Nie będziesz pani miała nic do mówienia.
— Ale za to dużo do obaczenia, odparła panna Irena ze śmiechem. Znam ja te żywe obrazy. To bardzo ładne, ale za mało przybrane, a choć nie jestem świętoszką, muszę się namyśleć zanim wystąpię w kostjumie Ewy przed gośćmi naszej pani.
— Pani Dick-Thorn, nie zniosłaby takich nieprzyzwoitości w swoim salonie, odparł Ireneusz. Osoba jaką masz pani przedstawiać, ubrana jest po męzku, i ma oprócz tego na sobie płaszcz dorożkarski. Najbardziej wymagająca skromność nic temu zarzucić nie może.

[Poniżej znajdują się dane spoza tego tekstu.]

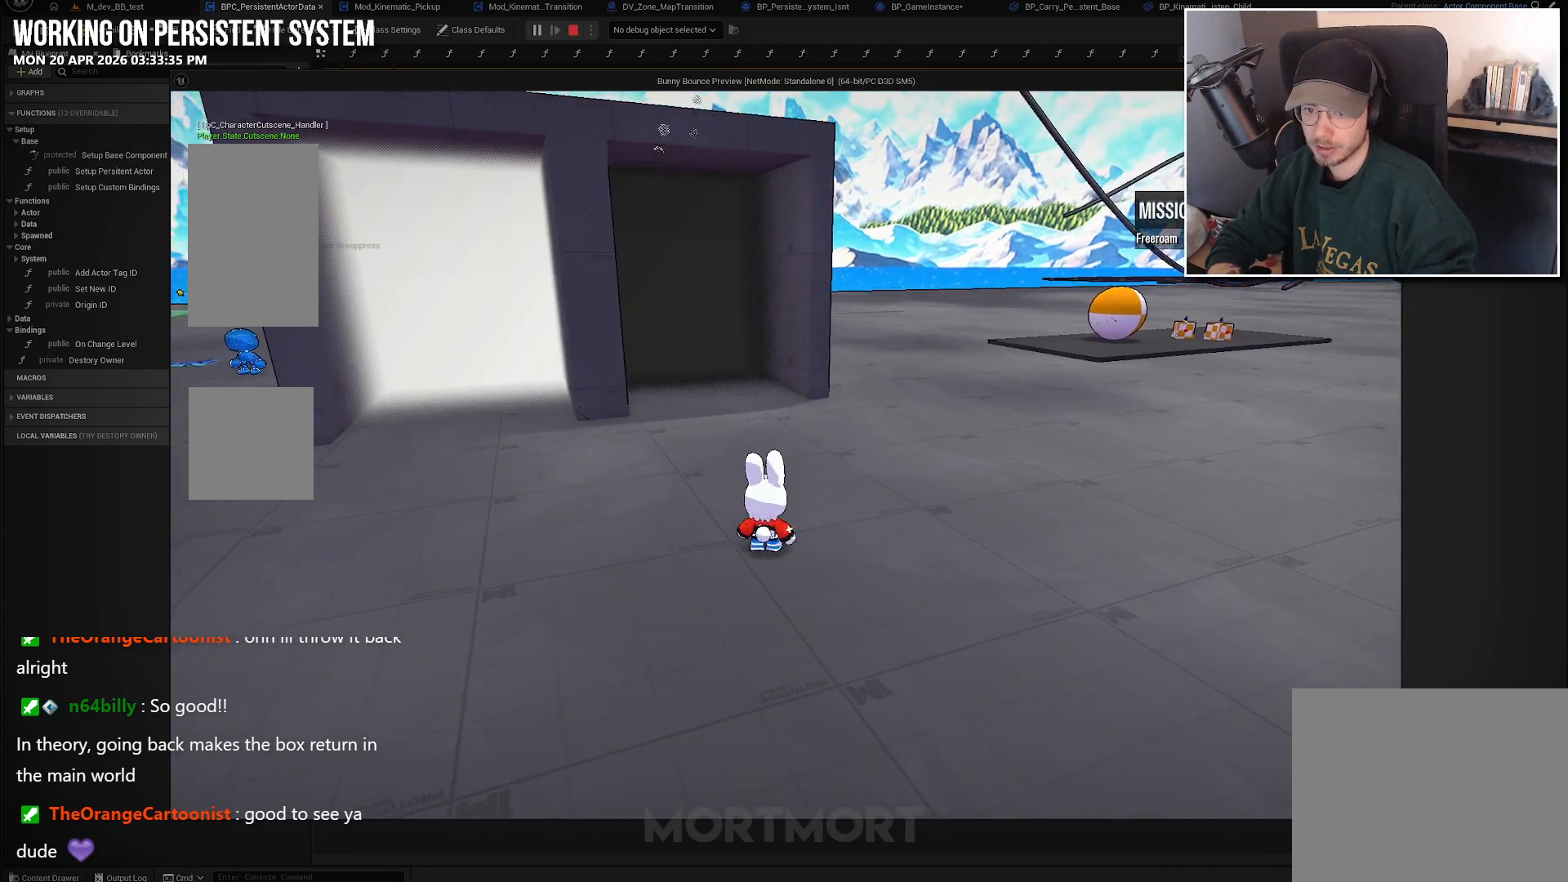
{"buttons": [], "left_stick": "up", "right_stick": "center", "events": [[17, "right_stick", "center"], [250, "right_stick", "left"], [500, "right_stick", "center"]]}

— Skoro tak, przyjmuję propozycję.
— Przystajesz więc pani?
— Najchętniej. Gdzież się mam ubrać, i co mam robić?
— Chodź pani ze mną.
Tu poprowadził pannę Irenę do gabinetu, gdzie się znajdował Jan Czwartek, i ów były figurant.
Stary złoczyńca był już ubrany i umalowany. Kończył właśnie charakteryzować swojego towarzysza mającego przedstawiać doktora z Brunoy, niosącego dziecko.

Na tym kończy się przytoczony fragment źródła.